Es gibt wohl in der an dämlichen Kategorisierungen nicht armen Musikszene kaum eine hirnrissigere Schublade als den so genannten 'Post Rock'. Was soll - in drei Teufels Namen - nach dem Rock kommen? Diese Benennung impliziert, dass - analog zu dem Begriff Moderne/Postmoderne, der bei der Namensgebung wohl Pate gestanden hat - der 'Rock' als eine vergängliche Zeiterscheinung betrachtet wird und durch etwas Neues, Nachfolgendes ersetzt werden müsse. Da der 'Post Rock' im Jahr 1994 initiiert wurde, müssten wir uns derzeit in der 'Transpost Rock'-Ära befinden - nur, was folgt dann? Eine absurde Vorstellung, die sich Long Distance Calling offensichtlich nicht zu eigen machen wollen. »...wir sehen Long Distance Calling (...) nicht als 'Post Rock' - es ist einfach Instrumental Rock.« Genau, werte Herren, noch das Wörtchen 'Progressive' davor gesetzt und schon kann man das voll und ganz unterschreiben!
Ihren neuen Longplayer haben die Münsteraner einfach mit dem Bandnamen betitelt, "Long Distance Calling". Ein distinguiertes Understatement, denn ihnen ist ein kleines Meisterwerk gelungen, dem ein hochtrabender Titel als Krönung gereicht hätte.
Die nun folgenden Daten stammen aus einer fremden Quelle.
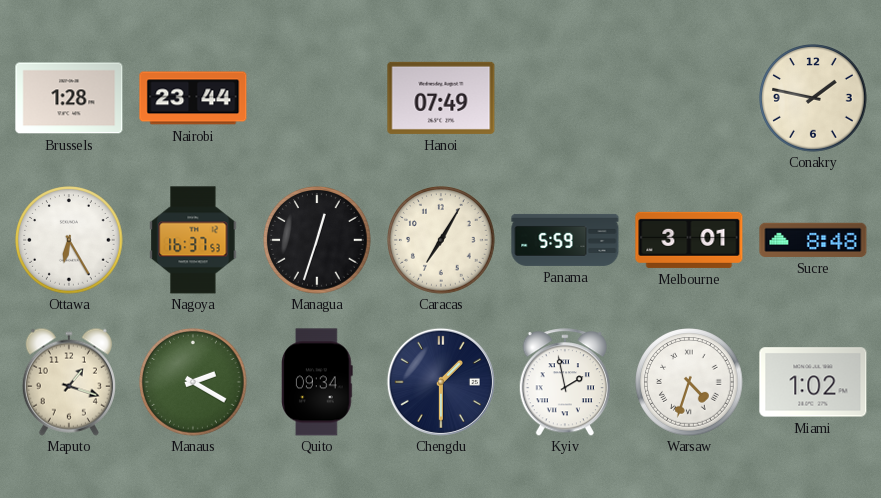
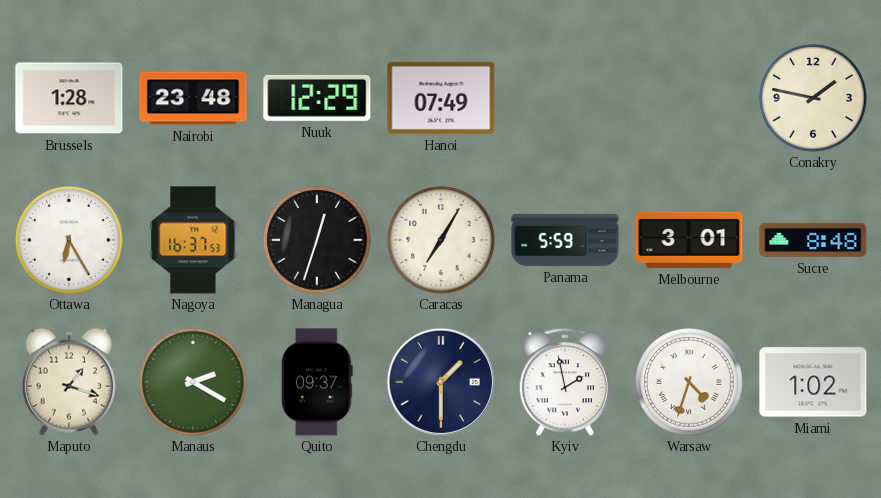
Nairobi: 23:44 -> 23:48
Nuuk: none -> 12:29
Quito: 09:34 -> 09:37
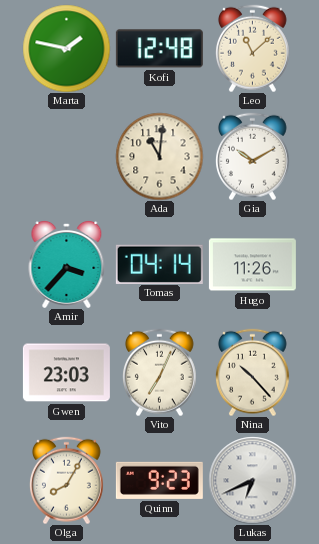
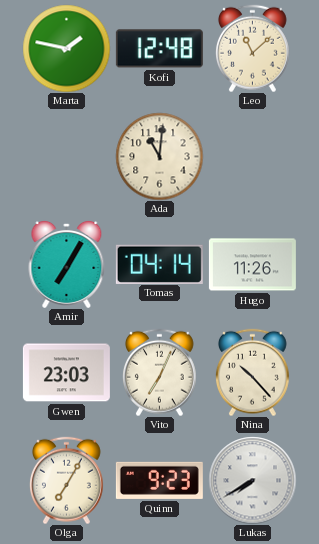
Gia: 10:10 -> none
Amir: 3:37 -> 7:05
Olga: 8:05 -> 7:05
Lukas: 6:41 -> 7:40
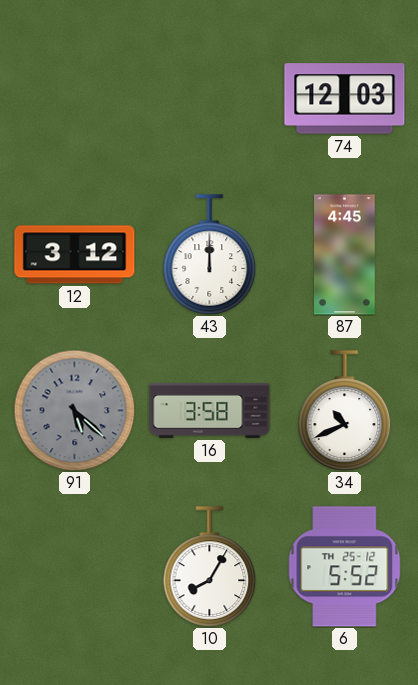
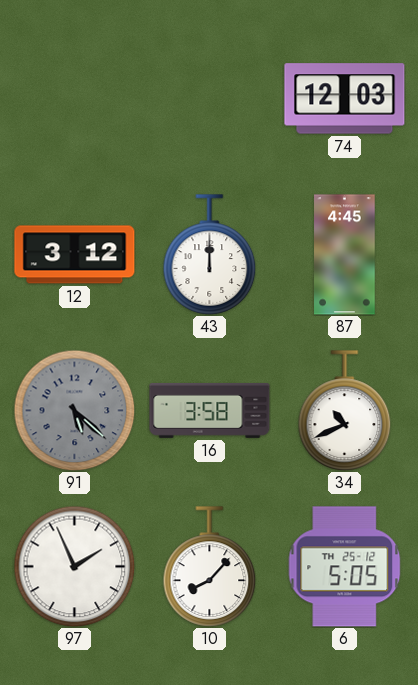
97: none -> 1:56
10: 8:05 -> 8:07
6: 5:52 -> 5:05
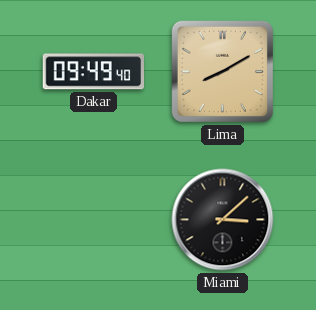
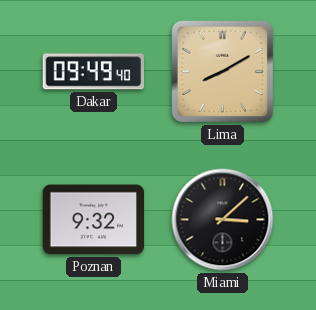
Poznan: none -> 9:32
Auch hier wieder gepflegtes Tiefstapeln: »Wir sind alle nur kleine Staubkörner im Universum. Es ist unser entscheidendes, drittes Album, deshalb haben wir es ganz bewusst "Long Distance Calling" betitelt - als klares Statement.« Sympathische Burschen...
"Long Distance Calling" muss man zunächst zweimal in kompletter Länge hören und dann genüsslich 'sacken' lassen. Wow, was für eine Wand! In Zeiten von 'progressiven' Überproduktionen weiß zunächst einmal die 'cremig'-warme Inszenierung, die nicht auf effekthascherische 'Frickeleien' sondern auf Melodien setzt, zu gefallen. Die teilweise bestechenden Melodiebögen lassen nicht eine Sekunde lang den fehlenden Gesang vermissen. Gut, dass auch Gesangseinlagen bei Long Distance Calling funktionieren, beweist der gelungene Gastauftritt des Amored Saint-Sängers John Bush (Ex-Anthrax) bei "Middleville", was aber eher als gelungene Episode zu sehen ist.
Was
Long Distance Callings Subsumierung unter den Begriff 'Post Rock' veranlasst haben könnte, sind die ausufernden Songstrukturen, die sich ständig wiederholenden Klangmuster und das Wechselspiel zwischen minimalistischen und orchestralen Arrangements. All dies ist auf "Long Distance Calling" zu finden -
»ein Wechselbad der Gefühle« wie es ein geschätzter Kollege so treffend beschrieb.
Eine wahre Flut von Adjektiven könnte man jetzt hier vom Stapel lassen. Atmosphärisch, ja organisch-warm sind die komplexen Klangbilder gewoben und mit facettenreich gesetzten Farbtupfern gespickt. Die Songs stellen einen stetig fließenden, breiten Strom dar, der das sonst übliche Strophe/Refrain/Bridge/Solo-Korsett sprengt und auflöst. Mal hypnotisieren brachiale Gitarrenriffs ("Arecibo") den Hörer, mal treiben sie denselben in progressive, fiebrige Wahnzustände ("Invisible Giants"). Mein Lieblingsstück ist ganz klar "The Figrin D'an Boogie" (keine Angst, hier wird nicht
Status Quo rezitiert), weil hier sehr geschickt mit verschiedenen Stimmungen und Tempiwechseln gespielt wird. Bei 1 Minute 20 erinnert das packende Riff gar an
Pink Floyds "Sheep".
Die stahlharten Stimmbänder
John Bushs in "Middleville" fügt der Gastsängertradition bei
Long Distance Calling ein weiteres Kapitel hinzu. War es beim Erstling "Satellite Bay"
Peter Dolving (
The Haunted, Mary Beats Jane), so glänzte beim Vorgänger
Avoid The Light Katatonias Jonas Renkse. Konsequenterweise werden hier die Gesangseinlagen wohltuend in den Hintergrund gemischt und wetteifern nicht mit dem instrumentalen Arrangement. Das abschließende "Beyond The Void", das mit Abstand längste Stück, entführt den faszinierten Hörer in 'waberige' Klang- und Traumlandschaften.
Um das Fazit kurz zu gestalten:
Long Distance Calling ist mit dem gleichnamigen Album der erste Geniestreich ihrer relativ kurzen Karriere gelungen. Ein pfiffig-intelligentes Stück progressiver Rockkultur und
9 von 10 RockTimes-Uhren erscheinen hier mehr als angebracht.